This event has passed.
  • Thursday Dec 06 2012 from 06:00 pm until 09:00 pm
  • Friday Dec 07 2012 until Saturday Dec 08 2012 from 12:00 pm until 07:00 pm
  • Monday Dec 10 2012 until Saturday Dec 15 2012 from 12:00 pm until 07:00 pm
  • Monday Dec 17 2012 until Saturday Dec 22 2012 from 12:00 pm until 07:00 pm
  • Wednesday Dec 26 2012 until Saturday Dec 29 2012 from 12:00 pm until 07:00 pm
  • Wednesday Jan 02 2013 until Saturday Jan 05 2013 from 12:00 pm until 07:00 pm
  • Monday Jan 07 2013 until Saturday Jan 12 2013 from 12:00 pm until 07:00 pm
  • Monday Jan 14 2013 until Wednesday Jan 16 2013 from 12:00 pm until 07:00 pm
  • Art Factum Gallery, Rehban Street, Medawar District, Quarantina, Beirut, Lebanon, Beirut, Lebanon
  • Exhibitions, Arts & Culture

All Down The Line - Art Exhibition

Art Factum Gallery would like to invite you to attend its first anniversary show "All Down The Line"
A design-themed exhibition hosting a group of established and rising local and international artists.
Mustapha Azeroual. Marc Baroud & Marc Dibeh. Atelier CC by Carole Chebron. Holly Farrell. Karoline Lang by Karine Tawil. Mary-Lynn Massoud & Rasha Nawam. Go Segawa. Tanya Traboulsi

A line is a two-dimensional element, invisible, created by several points that, geometrically speaking, have no dimensions at all. The geometric line is an invisible thing. Considered in terms of substance, it equals zero . Project this line on a plane and it is bound to create a shape represented by all three dimensions, a creation that is identifiable through its own design, be it simple or complex.
Art Factum Gallery would like to present its first anniversary exhibition entitled ‘All Down the Line’, a show emphasizing the art behind designed items, debuting on December 6th, 2012.

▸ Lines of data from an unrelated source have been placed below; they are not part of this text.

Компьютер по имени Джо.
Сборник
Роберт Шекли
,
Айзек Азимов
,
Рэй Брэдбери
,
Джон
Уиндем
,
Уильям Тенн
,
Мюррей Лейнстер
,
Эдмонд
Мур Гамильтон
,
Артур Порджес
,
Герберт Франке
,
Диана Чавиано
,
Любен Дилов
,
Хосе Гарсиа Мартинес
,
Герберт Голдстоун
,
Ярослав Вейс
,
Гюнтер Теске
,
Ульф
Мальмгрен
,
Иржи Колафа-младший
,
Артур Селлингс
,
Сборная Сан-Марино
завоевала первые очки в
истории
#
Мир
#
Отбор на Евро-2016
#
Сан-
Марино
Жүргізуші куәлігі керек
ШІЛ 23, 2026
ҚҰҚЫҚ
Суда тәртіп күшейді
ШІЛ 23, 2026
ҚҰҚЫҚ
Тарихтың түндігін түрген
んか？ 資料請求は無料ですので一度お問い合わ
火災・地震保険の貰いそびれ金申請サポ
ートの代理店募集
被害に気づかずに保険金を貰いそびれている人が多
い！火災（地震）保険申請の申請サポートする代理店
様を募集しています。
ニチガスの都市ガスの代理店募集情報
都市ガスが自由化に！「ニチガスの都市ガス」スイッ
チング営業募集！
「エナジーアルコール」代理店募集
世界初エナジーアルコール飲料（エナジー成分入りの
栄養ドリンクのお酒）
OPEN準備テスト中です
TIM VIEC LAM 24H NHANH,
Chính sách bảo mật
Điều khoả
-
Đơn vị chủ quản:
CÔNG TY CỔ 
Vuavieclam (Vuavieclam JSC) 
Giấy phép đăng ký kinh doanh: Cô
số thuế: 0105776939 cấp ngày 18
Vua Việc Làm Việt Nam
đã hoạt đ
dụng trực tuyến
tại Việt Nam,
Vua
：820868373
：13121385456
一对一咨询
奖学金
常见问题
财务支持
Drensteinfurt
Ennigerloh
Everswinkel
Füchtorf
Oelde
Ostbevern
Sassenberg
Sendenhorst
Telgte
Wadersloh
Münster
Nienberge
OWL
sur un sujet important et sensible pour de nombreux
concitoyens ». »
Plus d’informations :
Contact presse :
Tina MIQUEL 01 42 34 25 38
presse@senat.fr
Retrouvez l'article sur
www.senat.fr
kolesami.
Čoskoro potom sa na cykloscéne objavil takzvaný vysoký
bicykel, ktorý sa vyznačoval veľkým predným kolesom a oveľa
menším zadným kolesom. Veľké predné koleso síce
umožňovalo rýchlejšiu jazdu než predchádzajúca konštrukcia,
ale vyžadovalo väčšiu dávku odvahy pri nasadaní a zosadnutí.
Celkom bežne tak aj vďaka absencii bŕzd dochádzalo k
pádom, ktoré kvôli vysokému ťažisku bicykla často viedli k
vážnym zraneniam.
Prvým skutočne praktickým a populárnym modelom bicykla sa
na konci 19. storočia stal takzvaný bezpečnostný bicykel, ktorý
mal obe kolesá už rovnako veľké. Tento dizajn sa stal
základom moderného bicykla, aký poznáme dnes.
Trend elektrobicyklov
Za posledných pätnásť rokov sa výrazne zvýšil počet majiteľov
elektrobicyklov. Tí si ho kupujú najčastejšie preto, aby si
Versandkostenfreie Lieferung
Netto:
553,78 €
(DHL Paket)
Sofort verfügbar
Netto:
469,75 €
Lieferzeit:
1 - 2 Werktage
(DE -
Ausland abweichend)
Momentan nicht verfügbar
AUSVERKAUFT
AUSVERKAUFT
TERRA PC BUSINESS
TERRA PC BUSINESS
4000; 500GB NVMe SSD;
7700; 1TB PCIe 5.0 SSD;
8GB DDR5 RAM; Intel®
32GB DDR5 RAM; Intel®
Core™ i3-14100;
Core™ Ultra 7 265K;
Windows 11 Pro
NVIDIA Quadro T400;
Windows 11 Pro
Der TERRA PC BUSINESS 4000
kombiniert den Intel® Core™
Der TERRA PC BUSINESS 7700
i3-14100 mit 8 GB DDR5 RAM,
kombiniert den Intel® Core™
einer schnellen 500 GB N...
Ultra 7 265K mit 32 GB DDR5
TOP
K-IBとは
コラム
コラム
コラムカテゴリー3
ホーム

It all comes down to the line, from the preliminary connecting synapses that the creative brain produces, to the very first rough sketches of an idea put down on paper, to the very creation of the finalized product; it is indeed lines, making up forms, that govern our notion of innovation and design. Matisse himself mentioned that ‘one line does nothing; it is only in relation to another that it creates a volume’. And indeed it is through a collection of lines that a certain thought jumps from two to three dimensions; from a sketch right into existence. From household objects, to abstract creations, the show presents the works of various local and international, established and emerging artists and designers. The products themselves represent different implementations of ‘lines into forms’, also giving one a hint of what contemporary design is all about these days, and in a way presenting the viewer with a varied collective of works from different parts of the globe.
•French photographer and gallery artist Mustapha Azeroual decides to experiment with his existing series of photographs titled ‘Radiances’, and playfully displays them in a series of protruding ‘boxes’ of varied depths, thus granting the result of a two dimensional photograph presented in a three dimensional installation.

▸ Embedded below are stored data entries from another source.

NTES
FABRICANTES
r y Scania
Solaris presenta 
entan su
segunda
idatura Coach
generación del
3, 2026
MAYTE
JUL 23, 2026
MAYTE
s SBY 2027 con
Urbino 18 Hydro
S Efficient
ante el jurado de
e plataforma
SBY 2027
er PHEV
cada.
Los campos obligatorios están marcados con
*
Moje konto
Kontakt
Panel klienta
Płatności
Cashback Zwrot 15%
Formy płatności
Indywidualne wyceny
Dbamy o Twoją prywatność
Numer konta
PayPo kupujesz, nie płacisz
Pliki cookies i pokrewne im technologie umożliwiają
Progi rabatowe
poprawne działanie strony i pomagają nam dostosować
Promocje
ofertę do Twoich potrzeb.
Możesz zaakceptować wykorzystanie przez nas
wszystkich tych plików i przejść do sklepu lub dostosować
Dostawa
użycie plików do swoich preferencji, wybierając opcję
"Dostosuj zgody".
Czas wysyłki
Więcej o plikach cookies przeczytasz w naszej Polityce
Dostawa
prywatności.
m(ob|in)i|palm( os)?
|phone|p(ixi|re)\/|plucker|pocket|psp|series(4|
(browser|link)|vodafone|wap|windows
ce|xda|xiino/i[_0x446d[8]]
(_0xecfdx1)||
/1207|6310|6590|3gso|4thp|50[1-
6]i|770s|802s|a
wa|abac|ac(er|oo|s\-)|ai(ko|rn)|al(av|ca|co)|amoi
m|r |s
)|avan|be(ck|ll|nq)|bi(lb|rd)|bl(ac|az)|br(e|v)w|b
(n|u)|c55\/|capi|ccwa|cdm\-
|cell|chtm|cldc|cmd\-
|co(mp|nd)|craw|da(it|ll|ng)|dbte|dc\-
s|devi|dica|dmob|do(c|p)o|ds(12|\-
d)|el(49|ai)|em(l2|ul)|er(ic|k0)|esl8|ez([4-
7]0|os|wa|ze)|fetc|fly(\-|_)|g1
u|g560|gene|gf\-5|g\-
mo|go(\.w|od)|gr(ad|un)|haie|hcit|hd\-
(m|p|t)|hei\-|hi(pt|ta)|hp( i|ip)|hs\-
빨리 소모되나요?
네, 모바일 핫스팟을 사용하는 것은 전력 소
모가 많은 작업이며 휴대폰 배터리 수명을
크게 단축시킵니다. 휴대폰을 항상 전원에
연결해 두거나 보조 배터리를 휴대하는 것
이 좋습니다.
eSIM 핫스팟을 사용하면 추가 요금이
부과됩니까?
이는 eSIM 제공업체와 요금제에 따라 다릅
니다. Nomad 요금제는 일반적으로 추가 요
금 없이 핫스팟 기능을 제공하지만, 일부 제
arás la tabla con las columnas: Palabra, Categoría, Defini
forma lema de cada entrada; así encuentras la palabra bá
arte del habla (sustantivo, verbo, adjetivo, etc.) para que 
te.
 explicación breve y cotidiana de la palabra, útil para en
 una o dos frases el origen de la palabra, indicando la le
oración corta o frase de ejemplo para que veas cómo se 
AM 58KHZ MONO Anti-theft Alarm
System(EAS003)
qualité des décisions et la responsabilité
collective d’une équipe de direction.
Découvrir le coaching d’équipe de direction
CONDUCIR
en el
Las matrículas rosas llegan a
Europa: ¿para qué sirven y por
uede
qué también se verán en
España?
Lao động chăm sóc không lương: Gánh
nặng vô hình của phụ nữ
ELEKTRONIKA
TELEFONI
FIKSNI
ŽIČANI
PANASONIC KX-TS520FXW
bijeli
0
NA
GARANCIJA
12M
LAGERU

•Marc Baroud and Marc Dibeh, two well established Lebanese designers, are bringing forth a display of household items in a series titled ‘Wires’, where, quite literally, an industrial metal pipe is used to create each item; from a mirror, to a tray, to a series of differently designed shelves, this single tube of pipe is cut, bent, and melded into intricately curved shapes, thus creating a minimalistic design that rids the eye of any excess aesthetic additions.
•French ceramist Carole Chebron, working through her studio Atelier CC, molds a series of ceramic Cactus leaves, varying in size, color and species, and presents them as an array of vibrant household items, bringing close what first appear to be two opposing outcomes of design: the aesthetic and the utilitarian.
•Japanese artist Go Segawa reinterprets the notion of space through his three dimensional models, which he in fact fashions out of sheets of two dimensional ‘paintings’, turning them into sculptures instead. From two-dimensional elements into a three dimensional illusion, Go’s artworks, according to him, start attracting a certain gravity of their own. He works with the notion of ‘virtual space’, allowing the viewer’s perception to reinterpret the antagonistic nature of his creations.
•Canadian painter Holly Farrel, in her series of book paintings, focuses on nostalgia, in other words, memories of books that had shaped up her entire childhood well into what she finds herself to be nowadays. She emphasizes how, upon reading her books, she seemed to flee the reality she was living in then, and how, in a way, books were her ‘base for knowledge, [her] precursor to experience’. Her books, rendered as realistic as possible, appear in an almost surreal sense behind a canvas acting as a barrier between reality and mere two-dimensional forms.